Deux yeux noirs contre deux yeux pers. Deux puits sans fond contre deux demi-yeux de chat.
Et puis Jonas s'éloigne, royal, pipe au bec, reprenant place derrière son affichette, résigné à accueillir encore, de longues heures durant, des chalands anonymes et effarés.
Belkir se tourne vers moi.
-Je dois te parler. C'est important. Tu dois venir et m'écouter. S'il te plaît.
Encore ces mots ! Comme dirait l'autre. Je connais ce genre d'urgences : il t'a abondonnée depuis des jours, te laissant seule avec tes larmes et l'idée de ta mort, et puis il revient vers toi soudain, c'est urgent, il faut que je te parle – on dirait que c'est une questions de survie non ? Et tu dis bon je t'écoute un moment et je m'en vais et quelques heures après tu te retrouves à poil avec son sexe dans la bouche te disant oui oh après tout ça n'engage à rien un petit coup comme ça et puis tiens tu parles que ça n'engage à rien.

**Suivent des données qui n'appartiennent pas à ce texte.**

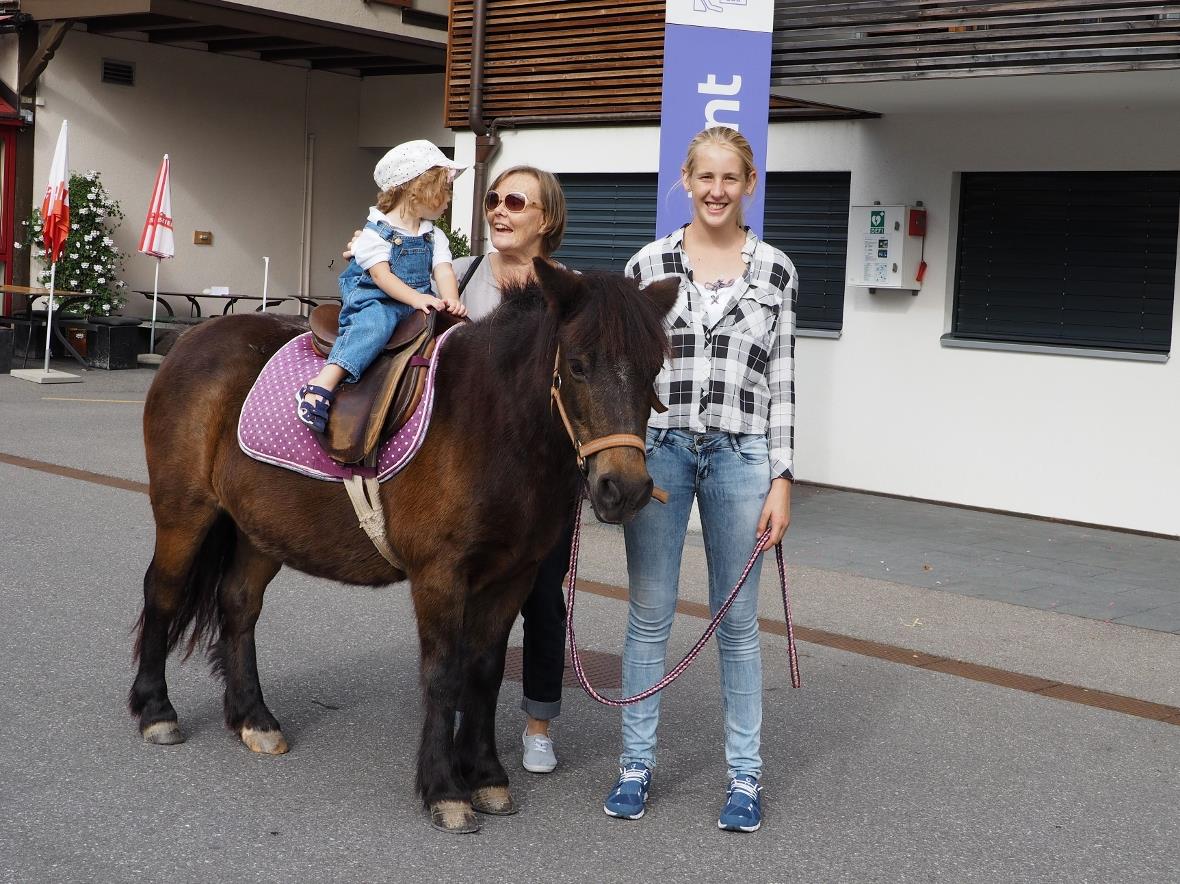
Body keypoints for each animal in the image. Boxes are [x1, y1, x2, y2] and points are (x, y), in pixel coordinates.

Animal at [129, 259, 680, 833]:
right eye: (577, 365)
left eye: (652, 370)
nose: (625, 489)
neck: (492, 424)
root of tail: (191, 340)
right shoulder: (440, 576)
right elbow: (442, 676)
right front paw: (445, 789)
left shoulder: (512, 578)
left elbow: (484, 672)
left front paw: (486, 776)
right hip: (184, 512)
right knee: (162, 593)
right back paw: (156, 711)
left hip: (259, 530)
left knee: (238, 605)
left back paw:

-J'ai lu ton... J'ai lu ton roman, reprend-il.
C'est étrange cette nouvelle couleur dans son regard d'ombre : c'est un peu vert. On dirait qu'il a peur. Bon sang ! Mais c'est ça ! Il a peur ! J'ai réussi à l'effrayer avec mon fantasme d'armes blanches et d'écumes sanglantes ! Pauvre petit. Petit amour. Je me rappelle ta névrose de castration. Dès que tu me voyais manipulant une fourchette, une pince universelle ou un coupe-ongle, tu tremblais comme un pape.
- Qu'est-ce que j'aurais bien pu faire avec une fourchette ?, pensé-je tout haut.
- Pardon ?
- Non, rien. Je n'ai pas le temps, bel étranger. Je dois absolument regagner ma place et signer mon chef-d'oeuvre.
Le gaillard n'a pas l'habitude de supplier. Il baisse les yeux et serre les lèvres (des lèvres si fines, si douces à lécher, mon Dieu !). Il me regarde par en-dessous, ultime recours à la magie noire de son charme, mais moi, esquivant magistralement, je me suis déjà à moitié effacée, et tendue vers le pilori de la librairie Corneille, je ne présente à l'estoc de ses yeux qu'un trois-quarts profil lointain et dédaigneux. Son corps se perd dans l'espace de mon indifférence et le voilà déséquilibré, il tombe presque en avant, et se raccroche à mes bras qu'il meurtrit aussitôt !
- Lilah ! Tu dois écouter ce que j'ai à te dire ! Je t'en prie !
Je dresse l'oreille. Un « Je t'en prie » dans la bouche de cet individu au langage d'habitude moderne et assez fruste m'emplit de perplexité. Le dernier recensement de ses expressions favorites faisait état d'une dangereuse prolifération d'expressions directes comme « Tu me plais », « Je vais jouir et toi ? » ou « Je ne t'aime pas ». Ce « Je t'en prie » possède une couleur un peu décalée, un peu surannée, étudiée même, qui me paraît bien suspecte. Cela doit faire un moment qu'il n'a pas prié, ce bon musulman ! Et j'aurais droit à ce à quoi même Allah ne peut prétendre ?
Il y a du louche.
Fuyons.
Prestement, je regagne ma petite loge d'artiste discount, je m'assieds et je lui souris.
- Ce soir, 19h, au café Joseph ?
Pourquoi j'ai dit ça ?
-A ce soir, répond-il. Et il s'éloigne, très beau dans le soleil.
Jonas a entendu.
Il me demande si c'est lui que j'ai tué, je réponds oui, bien sûr.
Un silence, et je lève les yeux. Sa femme est là, tu viens maintenent Jonas, puis eux aussi s'éloignent, bras-dessus, bras-dessous.
J'ai oublié de demander un doliprane.